Do you hear that, my neighbors in Middle America? Do you hear the contempt with which this administration regards you? They depend on your ignorance to stay in power. They don’t care how hard you work, how hard your life is; the harder you have to work, the more exhausted you are, the less likely you are to ever take the time to find out the truth about who they really are. And the truth is, though you might think this president is a guy with whom you’d like to have a beer, he would never, ever want to have a beer with you.

A regent I spoke to later and who asked not to be identified told me: ''I'm happy he's certain of victory and that he's ready to burst forth into his second term, but it all makes me a little nervous. There are a lot of big things that he's planning to do domestically, and who knows what countries we might invade or what might happen in Iraq. But when it gets complex, he seems to turn to prayer or God rather than digging in and thinking things through. What's that line? -- the devil's in the details. If you don't go after that devil, he'll come after you.''
This was the great failure of all those who assumed in 2000 that there was no difference between the two candidates. There were, in reality, fundamental and important differences between Al Gore and George Bush, not just as candidates but as men.

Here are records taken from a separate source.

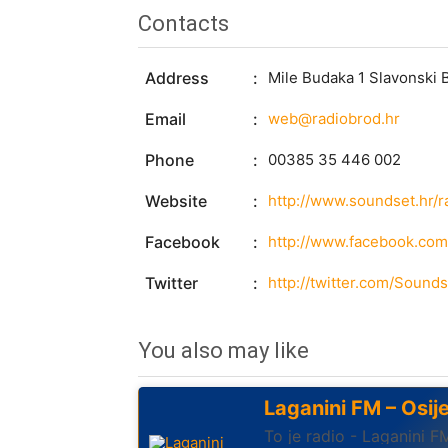
Contacts
Address
Mile Budaka 1 Slavonski
Email
web@radiobrod.hr
Phone
00385 35 446 002
Website
http://www.soundset.hr/r
Facebook
http://www.facebook.com
Twitter
http://twitter.com/Sounds
You also may like
Laganini FM – Osij
To je radio - Laganini F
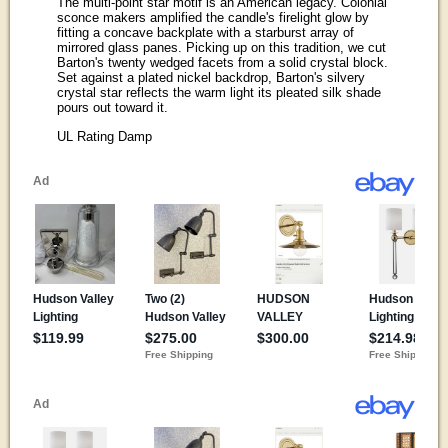
The multi-point star motif is an American legacy. Colonial
sconce makers amplified the candle's firelight glow by
fitting a concave backplate with a starburst array of
mirrored glass panes. Picking up on this tradition, we cut
Barton's twenty wedged facets from a solid crystal block.
Set against a plated nickel backdrop, Barton's silvery
crystal star reflects the warm light its pleated silk shade
pours out toward it.
UL Rating Damp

And because you failed to take the time to discern the differences, because you ignored the details, the devil has come after us all.
That very issue is what Jim Wallis wishes he could sit and talk about with George W. Bush. That's impossible now, he says. He is no longer invited to the White House.

''Faith can cut in so many ways,'' he said. ''If you're penitent and not triumphal, it can move us to repentance and accountability and help us reach for something higher than ourselves. That can be a powerful thing, a thing that moves us beyond politics as usual, like Martin Luther King did. But when it's designed to certify our righteousness -- that can be a dangerous thing. Then it pushes self-criticism aside. There's no reflection.

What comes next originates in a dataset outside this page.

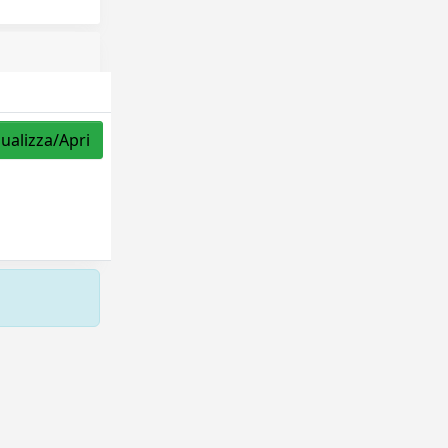
sualizza/Apri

''Where people often get lost is on this very point,'' he said after a moment of thought. ''Real faith, you see, leads us to deeper reflection and not -- not ever -- to the thing we as humans so very much want.''

And what is that?

''Easy certainty.''
The dangers of easy certainty are these:

Over 1,000 soldiers dead
Thousand of soldiers injured
Global relations strained
Exploding deficits
Civil rights under attack
Millions of jobs lost
Millions of Americans without healthcare
Backwards movement on environmental protections
After-school programs slashed
Continued dependence on foreign oil
Separation of church and state weakening
Abortion rights under threat
AIDS crisis deepening
US more polarized than ever before

That’s what easy certainty gets you.